[MAJOR] Issues with All Files page, Downloads, API
Incident Report for Box
Postmortem

Background

We recently addressed issues affecting Box Webapp, Public and Uploads & Downloads. We would like to take the opportunity to further explain these issues and the steps we have taken to keep them from happening in the future.

Between 4:30 AM PST and 5:05 AM PST on December 15, 2023, some users may have experienced difficulties while working in Box. During these times, some users may have experienced slowness and failures interacting with parts of the Box Webapp and public API, including Uploads and Downloads. The issue occurred due to an issue with the deployment of a new DB Access Control service on our database fleet. We were able to resolve the issue by temporarily disabling the problematic service. In addition, we are working to improve our testing and rollout process for services being deployed to our database fleet to prevent similar issues from occurring in the future.

Analysis

The DB Access Control service is a service that enables new user access controls to be applied automatically and frequently. This allows for faster development of new DB functionality that requires access control changes, resulting in faster team velocity and ultimately more stable and reliable infrastructure.

On the morning of December 13th, an operator started the rollout of the DB Access Control service by deploying it to a single database pod. At that time, it was configured to execute its work every 10 minutes. Approximately 10 minutes after the deployment, we saw degradation on that pod, causing the impact seen on December 13. The operator suspected that the service frequency was the cause and remediated by configuring the service to execute its work once a day at a low-traffic time. The next steps should have been to validate the changes in a way that would not result in customer impact and then deploy it again on a single pod. However, the standard process was unintentionally not adhered to in this case and the change was instead deployed across the fleet, leading to additional impact as seen on December 15.

In addition to optimizing the DB Access Control service to be less resource-intensive, we intend to make some process changes in response to this issue.
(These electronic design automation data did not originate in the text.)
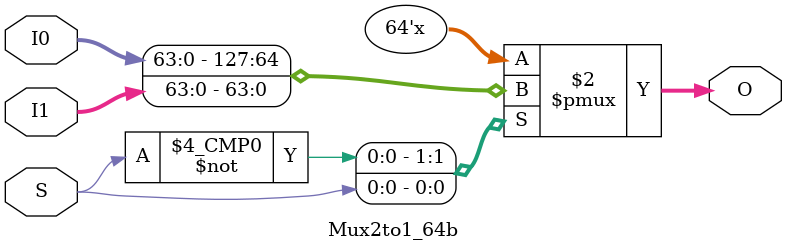
<source format=v>
`ifndef _Mux2to1_64b
`define _Mux2to1_64b

module Mux2to1_64b(
    input wire S,
    input wire [63:0] I0,
    input wire [63:0] I1,
    output reg [63:0] O
);

    always @ * begin
        case (S)
            1'b0:
                O <= I0;
            1'b1:
                O <= I1;
        endcase
    end

endmodule

`endif

</source>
There is already a general standard process that should be followed when deploying services to the Database fleet. However, to minimize the likelihood of similar situations occurring again, we are updating our documentation to better ensure that all operators have a comprehensive understanding of the standard process and that such process is consistently followed.

Next Steps and Corrective Actions

The following corrective actions have been completed or are planned:

  • The relevant DB service was temporarily disabled to remediate the issue.
  • The relevant DB service has been optimized to be less resource-intensive and will automatically refuse to run during high-traffic times
  • Rollout process for all DB services will be more thoroughly documented
  • Operators will receive additional training to ensure that they have a comprehensive understanding of the documented rollout process

We are continuously working to improve Box and want to make sure we are delivering the best product and user experience we can. We hope we have provided some clarity here and we would be happy to answer any questions you may still have regarding this matter. 

Sincerely,

The Box Team

Posted Jan 19, 2024 - 08:10 PST

Resolved
After further monitoring, this incident is now considered resolved. Service has been restored to full functionality. If you continue to experience any issues, please contact Box Support at https://support.box.com.
Posted Dec 15, 2023 - 06:35 PST
Update
Our team has taken steps to remediate this issue and our services should be returned to full functionality. We are continuing to monitor for any additional impact.
Posted Dec 15, 2023 - 05:34 PST
Monitoring
Our team has taken steps to remediate this issue and is seeing improvement for the services that have been affected. We are continuing to monitor for any additional impact.
Posted Dec 15, 2023 - 05:22 PST
Investigating
Our team is investigating an issue that could affect All Files page, Downloads, API calls. Users may see errors when attempting to preview files or share files. We will provide additional information as it becomes available.
Posted Dec 15, 2023 - 05:12 PST
This incident affected: Box Platform / API (Content API) and Box Web Application (Login/SSO, Uploads/Downloads, Preview).